Tuesday, November 30, 2010

It's beginning to look a lot like Christmas...

Peter Here,

I love Christmas. It's my favourite time of the year without any doubt, even though I am more of a warm weather person. But while Japan seems to be treating me well by not subjecting me to freezing weather as yet, I have been curious to find out how Japanese people and families celebrate this time of year, as they do have the festive day- but not the Christian historical background.
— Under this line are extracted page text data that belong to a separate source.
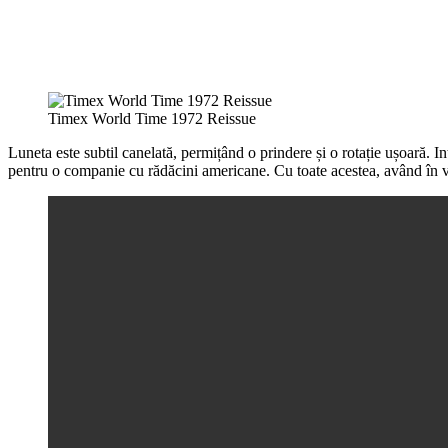
Timex World Time 1972 Reissue
Luneta este subtil canelată, permițând o prindere și o rotație ușoară. 
pentru o companie cu rădăcini americane. Cu toate acestea, având în vede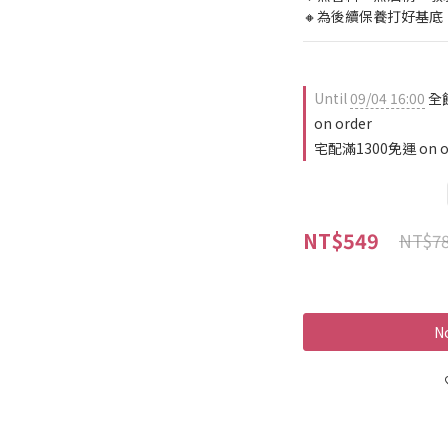
🔸為後續保養打好基
Until
09/04 16:00
全
on order
宅配滿1300免運 on o
NT$549
NT$7
No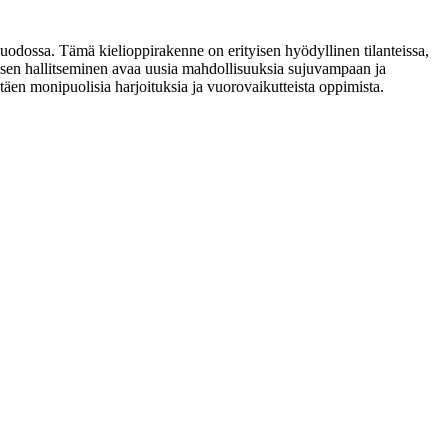
dossa. Tämä kielioppirakenne on erityisen hyödyllinen tilanteissa,
 sen hallitseminen avaa uusia mahdollisuuksia sujuvampaan ja
täen monipuolisia harjoituksia ja vuorovaikutteista oppimista.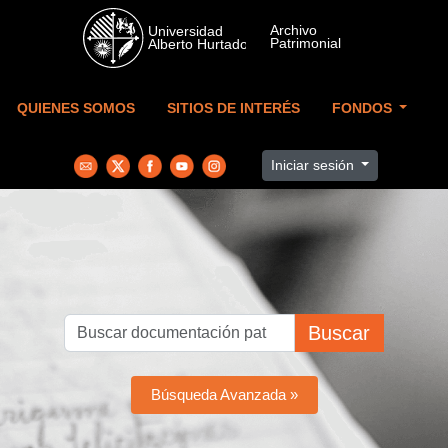
Skip to main content
QUIENES SOMOS
SITIOS DE INTERÉS
FONDOS
Iniciar sesión
Buscar
Búsqueda Avanzada »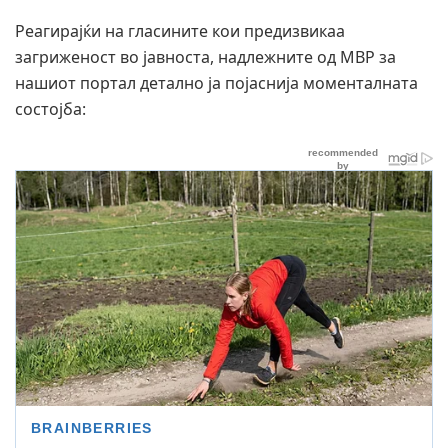
Реагирајќи на гласините кои предизвикаа
загриженост во јавноста, надлежните од МВР за
нашиот портал детално ја појаснија моменталната
состојба: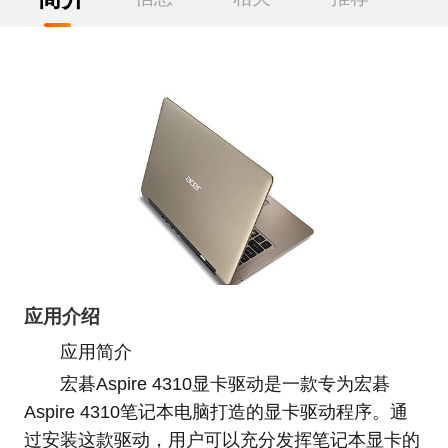
应用介绍
应用简介
宏碁Aspire 4310显卡驱动是一款专为宏碁
Aspire 4310笔记本电脑打造的显卡驱动程序。通
过安装这款驱动，用户可以充分发挥笔记本显卡的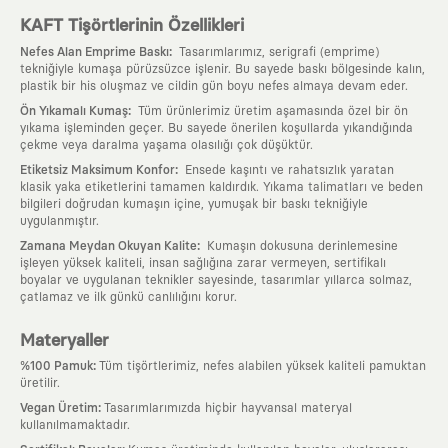
KAFT Tişörtlerinin Özellikleri
:
Nefes Alan Emprime Baskı
Tasarımlarımız, serigrafi (emprime)
tekniğiyle kumaşa pürüzsüzce işlenir. Bu sayede baskı bölgesinde kalın,
plastik bir his oluşmaz ve cildin gün boyu nefes almaya devam eder.
:
Ön Yıkamalı Kumaş
Tüm ürünlerimiz üretim aşamasında özel bir ön
yıkama işleminden geçer. Bu sayede önerilen koşullarda yıkandığında
çekme veya daralma yaşama olasılığı çok düşüktür.
:
Etiketsiz Maksimum Konfor
Ensede kaşıntı ve rahatsızlık yaratan
klasik yaka etiketlerini tamamen kaldırdık. Yıkama talimatları ve beden
bilgileri doğrudan kumaşın içine, yumuşak bir baskı tekniğiyle
uygulanmıştır.
:
Zamana Meydan Okuyan Kalite
Kumaşın dokusuna derinlemesine
işleyen yüksek kaliteli, insan sağlığına zarar vermeyen, sertifikalı
boyalar ve uygulanan teknikler sayesinde, tasarımlar yıllarca solmaz,
çatlamaz ve ilk günkü canlılığını korur.
Materyaller
:
%100 Pamuk
Tüm tişörtlerimiz, nefes alabilen yüksek kaliteli pamuktan
üretilir.
:
Vegan Üretim
Tasarımlarımızda hiçbir hayvansal materyal
kullanılmamaktadır.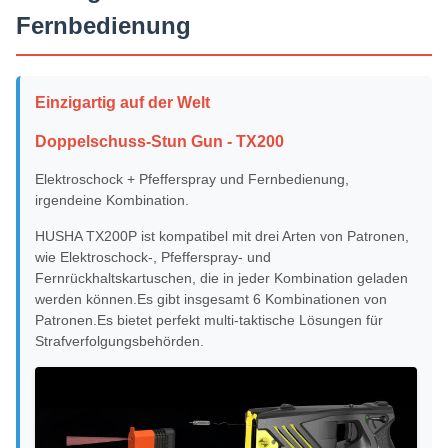
Fernbedienung
Einzigartig auf der Welt
Doppelschuss-Stun Gun - TX200
Elektroschock + Pfefferspray und Fernbedienung,
irgendeine Kombination.
HUSHA TX200P ist kompatibel mit drei Arten von Patronen,
wie Elektroschock-, Pfefferspray- und
Fernrückhaltskartuschen, die in jeder Kombination geladen
werden können.Es gibt insgesamt 6 Kombinationen von
Patronen.Es bietet perfekt multi-taktische Lösungen für
Strafverfolgungsbehörden.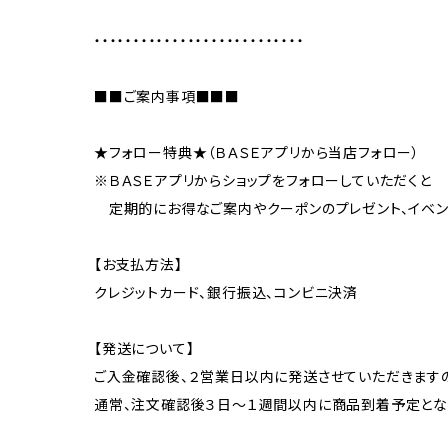
・・・・・・・・・・・・・・・・・・・・・・・・・・・
■■ご案内事項■■■
★フォロー特典★（ＢＡＳＥアプリから当店フォロー）
※ＢＡＳＥアプリからショップをフォローしていただくと
定期的にお得なご案内やクーポンのプレゼント、イベン
【お支払方法】
クレジットカード、銀行振込、コンビニ決済
【発送について】
ご入金確認後、２営業日以内に発送させていただきます
通常、注文確認後３日〜１週間以内に商品到着予定とな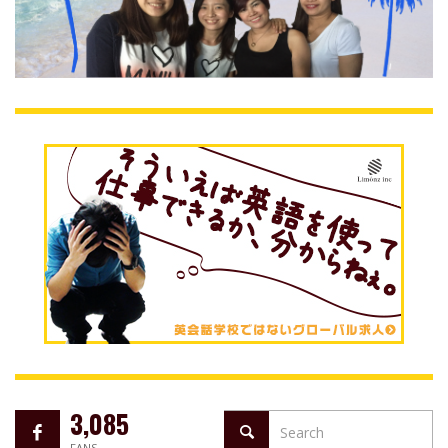
3,085
FANS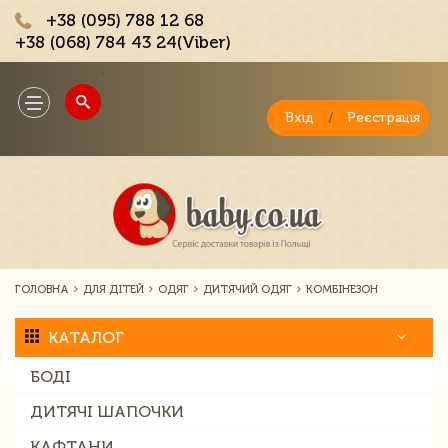
+38 (095) 788 12 68
+38 (068) 784 43 24(Viber)
;
Toggle
navigation
Вхід
/
Реєстрація
ГОЛОВНА
ДЛЯ ДІТЕЙ
ОДЯГ
ДИТЯЧИЙ ОДЯГ
КОМБІНЕЗОН
КАТАЛОГ
БОДІ
ДИТЯЧІ ШАПОЧКИ
КАФТАНИ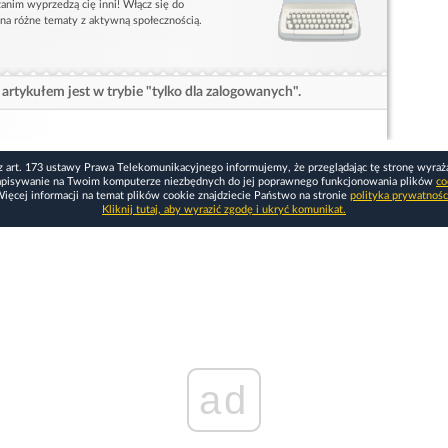
anim wyprzedzą cię inni! Włącz się do
 na różne tematy z aktywną społecznością.
artykułem jest w trybie "tylko dla zalogowanych".
z art. 173 ustawy Prawa Telekomunikacyjnego informujemy, że przeglądając tę stronę wyraż
apisywanie na Twoim komputerze niezbędnych do jej poprawnego funkcjonowania plików
co
ięcej informacji na temat plików cookie znajdziecie Państwo na stronie
polityka prywatnośc
Kliknij tutaj, aby wyrazić zgodę i ukryć komunikat.
ad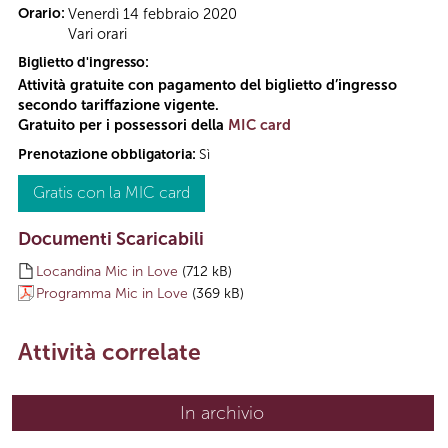
Orario:
Venerdì 14 febbraio 2020
Vari orari
Biglietto d'ingresso:
Attività gratuite con pagamento del biglietto d’ingresso
secondo tariffazione vigente.
Gratuito per i possessori della
MIC card
Prenotazione obbligatoria:
Sì
Gratis con la MIC card
Documenti Scaricabili
Locandina Mic in Love
(712 kB)
Programma Mic in Love
(369 kB)
Attività correlate
In archivio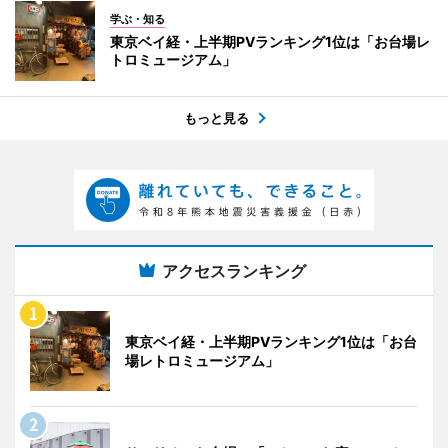
学ぶ・知る
東京ベイ経・上半期PVランキング1位は「お台場レ
トロミュージアム」
もっと見る
アクセスランキング
東京ベイ経・上半期PVランキング1位は「お台
場レトロミュージアム」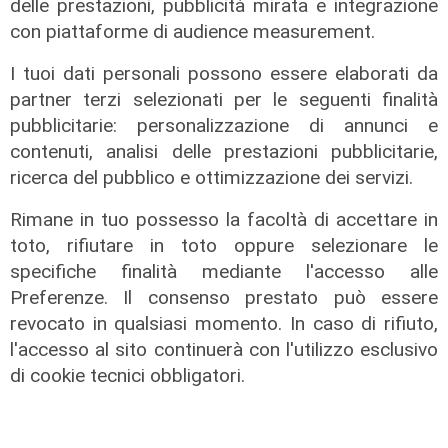
rimborsi, ritardi, prezzi e assistenza
delle prestazioni, pubblicità mirata e integrazione
con piattaforme di audience measurement.
15/07/2026
di Redazione
I tuoi dati personali possono essere elaborati da
partner terzi selezionati per le seguenti finalità
pubblicitarie: personalizzazione di annunci e
contenuti, analisi delle prestazioni pubblicitarie,
ricerca del pubblico e ottimizzazione dei servizi.
Rimane in tuo possesso la facoltà di accettare in
toto, rifiutare in toto oppure selezionare le
specifiche finalità mediante l'accesso alle
Preferenze. Il consenso prestato può essere
revocato in qualsiasi momento. In caso di rifiuto,
l'accesso al sito continuerà con l'utilizzo esclusivo
di cookie tecnici obbligatori.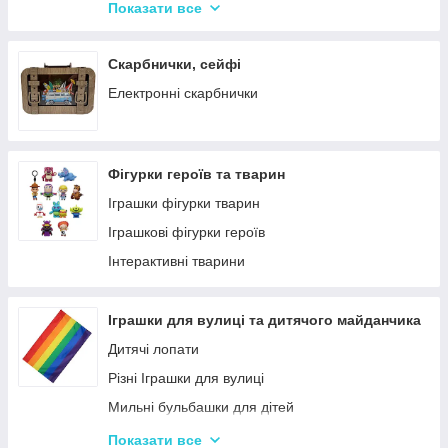
Крейда для Малювання
Насоси для матрасів та гумових виробів
Показати все
Художня творчість
Надувні іграшки для басейну та купання
Рукоділля
Надувні матраци
Скарбнички, сейфі
Валіза для малювання
Дитячі надувні басейни
Електронні скарбнички
Пальчикові фарби
Надувні Круги та Плотики для плавання
Фігурки героїв та тварин
Іграшки фігурки тварин
Іграшкові фігурки героїв
Інтерактивні тварини
Іграшки для вулиці та дитячого майданчика
Дитячі лопати
Різні Іграшки для вулиці
Мильні бульбашки для дітей
Гойдалки для дітей
Показати все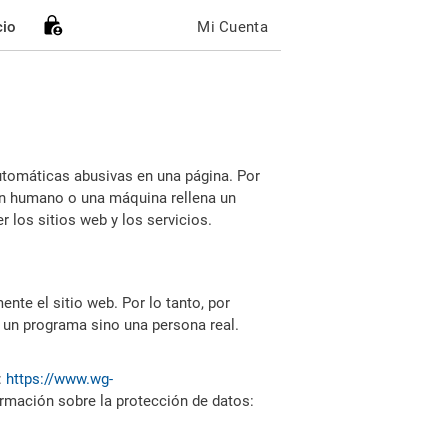
cio
Mi Cuenta
utomáticas abusivas en una página. Por
i un humano o una máquina rellena un
 los sitios web y los servicios.
nte el sitio web. Por lo tanto, por
 un programa sino una persona real.
:
https://www.wg-
ormación sobre la protección de datos: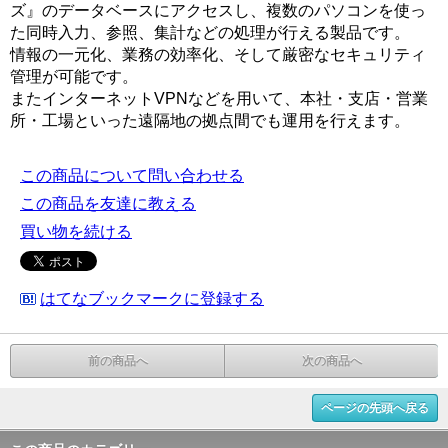
ズ』のデータベースにアクセスし、複数のパソコンを使っ
た同時入力、参照、集計などの処理が行える製品です。
情報の一元化、業務の効率化、そして厳密なセキュリティ
管理が可能です。
またインターネットVPNなどを用いて、本社・支店・営業
所・工場といった遠隔地の拠点間でも運用を行えます。
この商品について問い合わせる
この商品を友達に教える
買い物を続ける
はてなブックマークに登録する
前の商品へ
次の商品へ
ページの先頭へ戻る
While eating together at the Flying Garden after training on Wednesday, I asked Arakawa Sensei and Suzuki Sensei how they spend their Christmas, and what they eat on the day. It turns out that Japan's Christmas is more focused on couples and young children than in the West, but they still love eating the Christmas chicken and Christmas Cake (Strawberry Sponge Cake to be precise). Some people have the occasional potatoes and some trimmings, but both Sensei looked a little taken back when I explained to them exactly *how* much a regular UK family chomps through on the big day (and subsequent days too). I also let them know that I wasn't a particular fan of Christmas Pudding (although I had to describe it as 'cake', as pudding is completely different here), because it was a little to rich for me. They assured me that the Japanese Christmas Cake is much nicer, so I look forward to trying that out!

So, the Japanese celebrate Christmas in purely a commercial form, but it is intriguing to see how similar it still is to the way we celebrate at home. I myself am 'agnostic' so Christmas doesn't hold any religious meaning for me. However, it must be said that the traditions brought over (the tree, decorations, big feast, giving of gifts) are more in line of the pagan winter festival than the traditions left out (carol services, Nativity plays, midnight mass, etc.).

One thing that can be said though- Japanese LOVE decorations. Some restaurants are already sparkling with tinsel, some houses are already ramping up their electricity bill with house lights, and generally the shops are all celebrating like they do in the UK; by trying to sell things!